Poliovirus therapy against cancer given ‘breakthrough’ status by FDA
A treatment for advanced glioblastoma brain tumors based on poliovirus was granted “breakthrough therapy designation” by the U.S. Food and Drug Administration, according to researchers who developed it.
A phase 1 clinical trial of the drug has been ongoing since 2012 after being developed at Duke University, with researchers saying the FDA designation will allow for a more efficient path of testing and reviewing the drug’s efficacy.
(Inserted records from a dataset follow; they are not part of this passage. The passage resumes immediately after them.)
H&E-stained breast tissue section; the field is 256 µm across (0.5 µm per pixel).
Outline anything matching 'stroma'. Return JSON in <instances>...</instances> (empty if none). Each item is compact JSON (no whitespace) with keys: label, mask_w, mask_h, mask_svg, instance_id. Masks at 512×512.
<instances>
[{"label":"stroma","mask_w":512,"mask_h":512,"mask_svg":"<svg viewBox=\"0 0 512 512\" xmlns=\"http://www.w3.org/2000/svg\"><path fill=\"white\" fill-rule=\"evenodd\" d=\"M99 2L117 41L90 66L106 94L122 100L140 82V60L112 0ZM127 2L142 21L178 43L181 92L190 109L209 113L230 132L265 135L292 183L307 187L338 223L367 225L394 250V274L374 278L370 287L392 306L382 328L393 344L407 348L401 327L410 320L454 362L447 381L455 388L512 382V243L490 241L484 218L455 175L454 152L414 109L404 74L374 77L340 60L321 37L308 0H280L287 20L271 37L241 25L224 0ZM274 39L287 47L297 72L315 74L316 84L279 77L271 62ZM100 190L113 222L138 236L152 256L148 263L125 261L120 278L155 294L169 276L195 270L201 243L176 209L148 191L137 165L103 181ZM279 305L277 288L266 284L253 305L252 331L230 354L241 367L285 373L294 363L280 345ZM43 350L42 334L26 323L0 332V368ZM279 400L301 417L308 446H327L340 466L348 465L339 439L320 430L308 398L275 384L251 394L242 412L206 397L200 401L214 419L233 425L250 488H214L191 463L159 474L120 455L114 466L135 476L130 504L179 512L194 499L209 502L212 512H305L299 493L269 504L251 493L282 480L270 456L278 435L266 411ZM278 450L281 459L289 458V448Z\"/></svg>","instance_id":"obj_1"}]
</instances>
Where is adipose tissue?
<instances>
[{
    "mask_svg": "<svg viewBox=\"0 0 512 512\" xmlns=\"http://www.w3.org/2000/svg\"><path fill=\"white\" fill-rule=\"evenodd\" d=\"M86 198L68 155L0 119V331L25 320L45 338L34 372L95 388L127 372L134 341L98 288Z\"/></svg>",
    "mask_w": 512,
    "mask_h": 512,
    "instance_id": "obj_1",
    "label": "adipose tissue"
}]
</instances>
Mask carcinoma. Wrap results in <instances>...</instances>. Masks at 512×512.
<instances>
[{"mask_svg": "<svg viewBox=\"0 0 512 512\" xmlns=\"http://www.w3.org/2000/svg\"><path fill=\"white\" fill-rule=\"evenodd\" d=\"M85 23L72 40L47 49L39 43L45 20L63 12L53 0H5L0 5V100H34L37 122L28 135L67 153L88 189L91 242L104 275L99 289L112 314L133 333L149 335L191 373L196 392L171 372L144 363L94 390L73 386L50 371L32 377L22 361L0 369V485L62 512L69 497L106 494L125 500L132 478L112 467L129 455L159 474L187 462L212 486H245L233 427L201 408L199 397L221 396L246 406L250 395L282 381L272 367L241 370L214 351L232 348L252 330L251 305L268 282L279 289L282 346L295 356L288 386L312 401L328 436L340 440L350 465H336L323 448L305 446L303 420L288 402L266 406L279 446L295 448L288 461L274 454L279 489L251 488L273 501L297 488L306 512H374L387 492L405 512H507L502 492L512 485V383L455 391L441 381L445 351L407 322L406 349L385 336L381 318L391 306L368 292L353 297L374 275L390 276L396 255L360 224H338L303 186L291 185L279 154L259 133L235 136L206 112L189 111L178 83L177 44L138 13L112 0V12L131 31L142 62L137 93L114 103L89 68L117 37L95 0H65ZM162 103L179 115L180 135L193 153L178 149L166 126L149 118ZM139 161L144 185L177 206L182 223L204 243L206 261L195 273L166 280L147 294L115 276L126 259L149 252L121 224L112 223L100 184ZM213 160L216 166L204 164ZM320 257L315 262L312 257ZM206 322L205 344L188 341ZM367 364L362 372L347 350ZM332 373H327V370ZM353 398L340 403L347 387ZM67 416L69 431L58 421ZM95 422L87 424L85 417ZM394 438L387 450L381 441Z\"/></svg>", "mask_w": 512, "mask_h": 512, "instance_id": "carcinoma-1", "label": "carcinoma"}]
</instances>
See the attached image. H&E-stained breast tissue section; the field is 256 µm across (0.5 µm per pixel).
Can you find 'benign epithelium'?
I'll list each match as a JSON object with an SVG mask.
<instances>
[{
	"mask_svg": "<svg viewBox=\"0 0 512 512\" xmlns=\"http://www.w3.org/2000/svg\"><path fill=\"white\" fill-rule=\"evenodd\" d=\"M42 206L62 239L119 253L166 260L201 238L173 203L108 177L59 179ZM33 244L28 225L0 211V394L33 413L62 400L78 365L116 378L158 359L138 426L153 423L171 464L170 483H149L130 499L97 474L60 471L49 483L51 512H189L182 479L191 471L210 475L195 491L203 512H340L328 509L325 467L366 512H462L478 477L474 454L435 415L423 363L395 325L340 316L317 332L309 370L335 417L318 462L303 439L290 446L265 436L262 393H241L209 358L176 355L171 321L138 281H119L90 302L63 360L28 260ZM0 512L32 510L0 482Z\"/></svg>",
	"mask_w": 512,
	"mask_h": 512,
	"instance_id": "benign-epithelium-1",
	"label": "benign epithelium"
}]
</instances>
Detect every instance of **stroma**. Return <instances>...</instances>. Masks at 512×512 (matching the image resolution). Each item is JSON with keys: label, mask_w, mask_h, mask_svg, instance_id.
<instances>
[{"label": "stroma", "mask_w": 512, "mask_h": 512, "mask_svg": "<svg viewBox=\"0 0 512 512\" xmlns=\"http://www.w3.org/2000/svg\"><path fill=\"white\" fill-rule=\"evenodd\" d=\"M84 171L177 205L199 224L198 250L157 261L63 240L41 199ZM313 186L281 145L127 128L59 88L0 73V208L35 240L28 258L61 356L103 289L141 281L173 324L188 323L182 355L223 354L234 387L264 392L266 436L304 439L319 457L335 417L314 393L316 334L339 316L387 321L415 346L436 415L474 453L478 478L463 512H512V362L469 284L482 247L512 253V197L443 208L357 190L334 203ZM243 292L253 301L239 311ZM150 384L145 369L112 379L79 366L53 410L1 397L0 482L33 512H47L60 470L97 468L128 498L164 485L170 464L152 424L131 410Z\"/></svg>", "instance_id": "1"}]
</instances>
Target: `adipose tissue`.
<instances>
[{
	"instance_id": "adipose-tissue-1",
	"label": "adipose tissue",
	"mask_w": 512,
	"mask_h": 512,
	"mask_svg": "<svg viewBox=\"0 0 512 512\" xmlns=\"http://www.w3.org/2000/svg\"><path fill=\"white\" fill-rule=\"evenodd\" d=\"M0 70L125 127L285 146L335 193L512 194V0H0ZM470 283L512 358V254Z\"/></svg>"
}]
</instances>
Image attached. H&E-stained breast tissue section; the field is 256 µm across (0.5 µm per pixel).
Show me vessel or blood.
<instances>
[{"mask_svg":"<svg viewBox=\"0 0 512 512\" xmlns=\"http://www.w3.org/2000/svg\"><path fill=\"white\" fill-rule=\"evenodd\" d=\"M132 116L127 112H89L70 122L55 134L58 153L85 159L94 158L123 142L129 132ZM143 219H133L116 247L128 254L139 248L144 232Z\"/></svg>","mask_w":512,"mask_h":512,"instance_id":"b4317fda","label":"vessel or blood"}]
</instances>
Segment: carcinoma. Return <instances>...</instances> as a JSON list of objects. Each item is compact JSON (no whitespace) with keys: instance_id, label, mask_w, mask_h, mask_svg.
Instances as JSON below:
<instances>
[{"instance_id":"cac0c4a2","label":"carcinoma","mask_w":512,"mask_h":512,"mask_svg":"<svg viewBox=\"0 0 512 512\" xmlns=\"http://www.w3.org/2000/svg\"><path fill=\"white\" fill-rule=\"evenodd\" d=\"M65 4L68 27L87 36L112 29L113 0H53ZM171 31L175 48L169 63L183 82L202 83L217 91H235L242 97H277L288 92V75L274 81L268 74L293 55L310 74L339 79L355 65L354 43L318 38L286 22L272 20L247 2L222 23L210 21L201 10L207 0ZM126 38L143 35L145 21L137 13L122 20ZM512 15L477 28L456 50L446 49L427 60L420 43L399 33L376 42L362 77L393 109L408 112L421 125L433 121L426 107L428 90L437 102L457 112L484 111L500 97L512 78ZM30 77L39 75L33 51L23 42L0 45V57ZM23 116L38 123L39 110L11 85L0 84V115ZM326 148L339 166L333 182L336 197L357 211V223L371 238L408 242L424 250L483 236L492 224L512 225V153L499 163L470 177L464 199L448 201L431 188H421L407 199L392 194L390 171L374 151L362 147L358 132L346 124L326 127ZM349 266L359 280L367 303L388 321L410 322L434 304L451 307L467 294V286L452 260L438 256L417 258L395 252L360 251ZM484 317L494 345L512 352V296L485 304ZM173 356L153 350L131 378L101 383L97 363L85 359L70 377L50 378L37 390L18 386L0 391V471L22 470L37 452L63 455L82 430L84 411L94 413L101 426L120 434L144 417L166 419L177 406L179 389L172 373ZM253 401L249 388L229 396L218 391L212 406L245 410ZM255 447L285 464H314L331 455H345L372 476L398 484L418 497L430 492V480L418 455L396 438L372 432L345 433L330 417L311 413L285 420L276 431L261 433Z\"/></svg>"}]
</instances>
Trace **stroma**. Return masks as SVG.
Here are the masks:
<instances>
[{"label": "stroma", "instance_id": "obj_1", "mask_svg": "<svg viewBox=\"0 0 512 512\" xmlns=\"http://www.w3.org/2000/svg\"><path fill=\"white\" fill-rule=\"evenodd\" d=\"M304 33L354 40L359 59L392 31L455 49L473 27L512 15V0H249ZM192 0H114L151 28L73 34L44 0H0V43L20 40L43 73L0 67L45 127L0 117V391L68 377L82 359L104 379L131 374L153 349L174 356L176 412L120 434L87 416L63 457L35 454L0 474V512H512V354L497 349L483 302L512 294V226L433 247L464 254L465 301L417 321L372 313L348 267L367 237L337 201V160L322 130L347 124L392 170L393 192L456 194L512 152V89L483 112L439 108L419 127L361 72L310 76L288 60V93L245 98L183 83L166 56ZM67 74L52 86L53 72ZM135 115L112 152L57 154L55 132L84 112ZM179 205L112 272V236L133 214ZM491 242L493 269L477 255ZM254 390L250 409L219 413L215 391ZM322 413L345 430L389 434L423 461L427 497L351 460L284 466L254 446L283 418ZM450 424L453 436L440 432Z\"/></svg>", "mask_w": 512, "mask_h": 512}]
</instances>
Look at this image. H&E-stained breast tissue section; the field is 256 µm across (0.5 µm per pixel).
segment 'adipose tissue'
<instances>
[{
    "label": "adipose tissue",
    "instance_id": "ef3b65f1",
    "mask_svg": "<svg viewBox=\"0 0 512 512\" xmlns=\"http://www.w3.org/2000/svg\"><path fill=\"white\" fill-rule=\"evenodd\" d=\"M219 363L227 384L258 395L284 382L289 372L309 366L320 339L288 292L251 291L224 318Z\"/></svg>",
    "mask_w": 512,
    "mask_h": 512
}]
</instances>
Breakthrough designation for a drug does not mean it has been approved for use to cure disease, but rather that it shows the potential to represent a breakthrough in the long run after thorough testing, according to Dr. Richard Moscicki, deputy director for science operations in the FDA’s Center for Drug Evaluation and Research.
The treatment is based on a modified version of poliovirus that cannot invade cells, preventing infection by the deadly disease, but is attracted by cancer cells — which it can invade and kill — while also motivating the immune system to respond to the tumor.
The university is working to expand its trials of the drug to children with brain cancer, enrollment for which is expected to start by the end of 2016. Additional studies are already being conducted with lab models of breast cancer, and additional federal grants will allow researchers to study the treatment’s effects on solid tumors.